Key missing data. Six of first 16 submissions on a compensation survey did not give compensation data! I noticed the glaring omission because I typically glance at the spreadsheet I export from my hosting software. To resolve this problem, I added a text warning on the survey to the effect of “no comp, no report” and then laboriously wrote each of the miscreants. It’s not easy to decide which questions form the backbone of your survey, as we did not tag it as a required question.

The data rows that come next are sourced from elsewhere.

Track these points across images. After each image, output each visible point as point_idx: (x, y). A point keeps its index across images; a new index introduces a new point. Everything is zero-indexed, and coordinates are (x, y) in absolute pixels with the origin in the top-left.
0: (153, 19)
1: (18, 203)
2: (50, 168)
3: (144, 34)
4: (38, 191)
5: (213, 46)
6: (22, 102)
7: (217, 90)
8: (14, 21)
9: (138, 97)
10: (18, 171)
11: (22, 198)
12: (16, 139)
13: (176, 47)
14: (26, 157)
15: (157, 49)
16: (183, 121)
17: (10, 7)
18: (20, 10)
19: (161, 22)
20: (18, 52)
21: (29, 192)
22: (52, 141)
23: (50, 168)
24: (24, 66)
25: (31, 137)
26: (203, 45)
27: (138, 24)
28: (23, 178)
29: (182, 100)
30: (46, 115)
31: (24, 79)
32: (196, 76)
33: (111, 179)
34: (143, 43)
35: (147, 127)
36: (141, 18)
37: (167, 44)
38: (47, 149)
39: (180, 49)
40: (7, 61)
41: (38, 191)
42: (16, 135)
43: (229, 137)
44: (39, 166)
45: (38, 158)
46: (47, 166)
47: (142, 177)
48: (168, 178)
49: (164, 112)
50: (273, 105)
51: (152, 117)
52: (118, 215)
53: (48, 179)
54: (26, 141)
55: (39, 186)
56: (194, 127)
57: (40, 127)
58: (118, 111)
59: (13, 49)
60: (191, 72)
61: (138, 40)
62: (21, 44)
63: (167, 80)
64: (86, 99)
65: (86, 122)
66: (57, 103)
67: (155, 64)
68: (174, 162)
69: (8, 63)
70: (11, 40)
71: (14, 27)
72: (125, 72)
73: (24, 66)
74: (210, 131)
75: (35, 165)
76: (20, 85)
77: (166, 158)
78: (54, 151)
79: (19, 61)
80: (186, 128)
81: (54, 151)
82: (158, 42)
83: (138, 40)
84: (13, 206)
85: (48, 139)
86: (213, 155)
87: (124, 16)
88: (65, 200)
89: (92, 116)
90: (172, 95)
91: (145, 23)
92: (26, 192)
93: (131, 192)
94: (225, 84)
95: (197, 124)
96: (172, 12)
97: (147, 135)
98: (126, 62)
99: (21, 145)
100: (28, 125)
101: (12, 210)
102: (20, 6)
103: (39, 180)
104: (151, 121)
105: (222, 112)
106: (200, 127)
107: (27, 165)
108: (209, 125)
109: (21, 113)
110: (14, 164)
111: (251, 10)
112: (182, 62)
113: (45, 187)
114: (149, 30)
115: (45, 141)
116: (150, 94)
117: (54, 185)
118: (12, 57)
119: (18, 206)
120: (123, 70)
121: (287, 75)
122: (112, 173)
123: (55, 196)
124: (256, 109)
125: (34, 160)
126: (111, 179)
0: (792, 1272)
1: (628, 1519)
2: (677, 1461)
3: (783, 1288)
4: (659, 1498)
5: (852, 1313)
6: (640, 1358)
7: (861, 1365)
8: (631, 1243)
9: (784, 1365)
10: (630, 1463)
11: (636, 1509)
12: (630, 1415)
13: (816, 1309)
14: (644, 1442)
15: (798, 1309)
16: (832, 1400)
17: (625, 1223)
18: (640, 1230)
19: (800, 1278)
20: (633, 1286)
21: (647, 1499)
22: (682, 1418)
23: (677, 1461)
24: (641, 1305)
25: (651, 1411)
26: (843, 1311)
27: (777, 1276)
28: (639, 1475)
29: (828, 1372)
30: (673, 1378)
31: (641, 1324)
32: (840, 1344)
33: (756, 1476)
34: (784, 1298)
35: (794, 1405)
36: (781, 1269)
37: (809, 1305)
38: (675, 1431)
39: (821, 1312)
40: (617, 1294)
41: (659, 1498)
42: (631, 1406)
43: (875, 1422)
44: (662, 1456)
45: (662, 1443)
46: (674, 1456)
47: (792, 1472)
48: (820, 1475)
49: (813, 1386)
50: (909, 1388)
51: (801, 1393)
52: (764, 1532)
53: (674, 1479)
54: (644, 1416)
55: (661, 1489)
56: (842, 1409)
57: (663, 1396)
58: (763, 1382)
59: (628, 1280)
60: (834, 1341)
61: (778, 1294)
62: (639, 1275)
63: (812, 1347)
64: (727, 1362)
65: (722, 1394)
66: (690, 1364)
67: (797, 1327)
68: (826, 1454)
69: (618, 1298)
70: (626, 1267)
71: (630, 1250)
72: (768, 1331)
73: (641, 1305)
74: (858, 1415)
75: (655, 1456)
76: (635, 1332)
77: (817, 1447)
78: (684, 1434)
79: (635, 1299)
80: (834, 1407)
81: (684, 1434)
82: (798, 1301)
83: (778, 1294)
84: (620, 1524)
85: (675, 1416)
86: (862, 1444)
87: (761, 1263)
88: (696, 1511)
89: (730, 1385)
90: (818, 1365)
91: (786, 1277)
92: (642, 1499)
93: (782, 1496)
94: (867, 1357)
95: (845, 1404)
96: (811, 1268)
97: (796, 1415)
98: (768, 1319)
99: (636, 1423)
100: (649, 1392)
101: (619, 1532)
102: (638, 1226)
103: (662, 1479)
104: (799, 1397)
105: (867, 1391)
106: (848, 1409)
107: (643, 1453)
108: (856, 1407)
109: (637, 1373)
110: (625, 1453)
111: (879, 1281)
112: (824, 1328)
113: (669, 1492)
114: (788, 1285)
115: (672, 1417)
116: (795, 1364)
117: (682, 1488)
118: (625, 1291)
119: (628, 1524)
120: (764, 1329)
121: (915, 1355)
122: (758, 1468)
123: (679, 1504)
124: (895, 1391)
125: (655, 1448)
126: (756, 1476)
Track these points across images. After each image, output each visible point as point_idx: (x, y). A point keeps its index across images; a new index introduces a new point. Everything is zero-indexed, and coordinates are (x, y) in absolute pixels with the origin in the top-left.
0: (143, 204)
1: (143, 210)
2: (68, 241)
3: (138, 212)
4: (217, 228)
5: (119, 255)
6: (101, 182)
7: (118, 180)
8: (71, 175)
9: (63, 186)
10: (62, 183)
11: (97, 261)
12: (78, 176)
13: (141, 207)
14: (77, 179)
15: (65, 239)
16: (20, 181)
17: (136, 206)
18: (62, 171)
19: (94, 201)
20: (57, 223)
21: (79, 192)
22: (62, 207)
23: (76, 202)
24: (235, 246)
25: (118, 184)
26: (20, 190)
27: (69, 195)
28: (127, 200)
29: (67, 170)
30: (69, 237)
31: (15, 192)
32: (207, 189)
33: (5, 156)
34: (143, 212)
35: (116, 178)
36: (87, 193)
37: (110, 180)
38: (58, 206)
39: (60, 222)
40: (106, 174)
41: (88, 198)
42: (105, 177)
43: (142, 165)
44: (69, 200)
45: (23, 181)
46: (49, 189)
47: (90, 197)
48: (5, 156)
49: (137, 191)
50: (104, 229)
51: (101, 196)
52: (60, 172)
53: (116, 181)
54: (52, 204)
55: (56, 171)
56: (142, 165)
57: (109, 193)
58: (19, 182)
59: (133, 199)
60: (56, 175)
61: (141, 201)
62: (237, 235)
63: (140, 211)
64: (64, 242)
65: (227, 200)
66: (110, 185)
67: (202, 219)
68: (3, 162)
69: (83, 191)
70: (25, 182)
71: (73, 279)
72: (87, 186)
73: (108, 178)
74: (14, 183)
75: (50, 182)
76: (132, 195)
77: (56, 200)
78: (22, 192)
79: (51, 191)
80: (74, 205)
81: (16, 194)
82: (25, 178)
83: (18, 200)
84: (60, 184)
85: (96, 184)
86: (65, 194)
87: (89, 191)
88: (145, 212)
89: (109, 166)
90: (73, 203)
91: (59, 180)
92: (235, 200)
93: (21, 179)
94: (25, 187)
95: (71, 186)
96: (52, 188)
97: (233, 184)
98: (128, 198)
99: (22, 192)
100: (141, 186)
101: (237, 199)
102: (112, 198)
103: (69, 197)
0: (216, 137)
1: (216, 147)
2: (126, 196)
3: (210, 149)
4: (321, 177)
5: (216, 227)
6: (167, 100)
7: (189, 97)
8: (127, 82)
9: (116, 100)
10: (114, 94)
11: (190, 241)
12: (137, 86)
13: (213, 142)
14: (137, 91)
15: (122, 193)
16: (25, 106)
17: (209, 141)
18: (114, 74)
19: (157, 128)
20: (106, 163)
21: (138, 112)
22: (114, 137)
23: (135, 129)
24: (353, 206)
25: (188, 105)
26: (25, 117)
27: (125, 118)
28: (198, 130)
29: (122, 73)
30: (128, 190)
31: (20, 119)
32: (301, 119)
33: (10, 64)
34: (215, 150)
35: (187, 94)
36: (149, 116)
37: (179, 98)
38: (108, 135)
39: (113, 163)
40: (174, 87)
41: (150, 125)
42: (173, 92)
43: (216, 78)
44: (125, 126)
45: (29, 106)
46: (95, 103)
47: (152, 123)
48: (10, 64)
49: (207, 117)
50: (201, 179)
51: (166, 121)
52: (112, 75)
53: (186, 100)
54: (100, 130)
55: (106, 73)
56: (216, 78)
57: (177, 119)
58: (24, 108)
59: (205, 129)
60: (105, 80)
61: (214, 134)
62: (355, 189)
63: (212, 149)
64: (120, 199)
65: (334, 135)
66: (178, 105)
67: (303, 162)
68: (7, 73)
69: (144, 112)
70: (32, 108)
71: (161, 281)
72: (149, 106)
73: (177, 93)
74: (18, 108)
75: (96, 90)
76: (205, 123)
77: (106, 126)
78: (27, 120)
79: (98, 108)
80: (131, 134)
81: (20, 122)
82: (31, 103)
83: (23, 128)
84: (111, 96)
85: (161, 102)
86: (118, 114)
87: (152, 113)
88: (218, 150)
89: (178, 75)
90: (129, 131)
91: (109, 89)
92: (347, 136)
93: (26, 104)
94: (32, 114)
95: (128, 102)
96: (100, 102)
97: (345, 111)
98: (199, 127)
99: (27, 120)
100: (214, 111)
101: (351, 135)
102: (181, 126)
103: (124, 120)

Non-standard titles. We asked for titles of the participants and gave them a list of the six that are most common, plus “Other.” Five respondents checked “Other” and filled in the text box. Because we wanted to analyze compensation by title, I had to figure out how to assign those unusual titles to our standard set. Fortunately, keywords such as “Director” or “Manager” in the bespoke titles matched the salary bands of others with those standard titles. We might have sidestepped the vexation by writing, “Please select the title that most accurately corresponds to your title.” and thereby eliminated the invitation to irritation (but losing detail, so a trade-off).
Mis-ordered entries. Our survey design had a matrix table to collect compensation information. Unfortunately, we failed to require the person completing the survey to put themselves in the first row, as the lead of the group. That order was a requisite for the analytic algorithm. Upon discovering that several people had not done so, I had to figure out in the R programming language I use how to swap the data around so that it was in the proper order. You can do the same in Excel, but you must remember not to over-write the corrected rows.
Reversal of ranking or rating. Instructions are particularly important for prioritizing questions because you want to avoid someone carelessly reversing the ranking order or rating scale. Your instruction might say, “This question uses 1 to rate the least desirable attribute of client satisfaction; it uses 10 to rate the most desirable attribute. Be sure to follow that rating order in your answers.” We have discussed other measures to try to assure compliance in “Add Instructions.”

None of these speed bumps are impassable, but they slow you down. Eyeballing the data, deciding how to untangle issues, and correcting your cleaned version all take time and can spawn different errors if you are not mindful.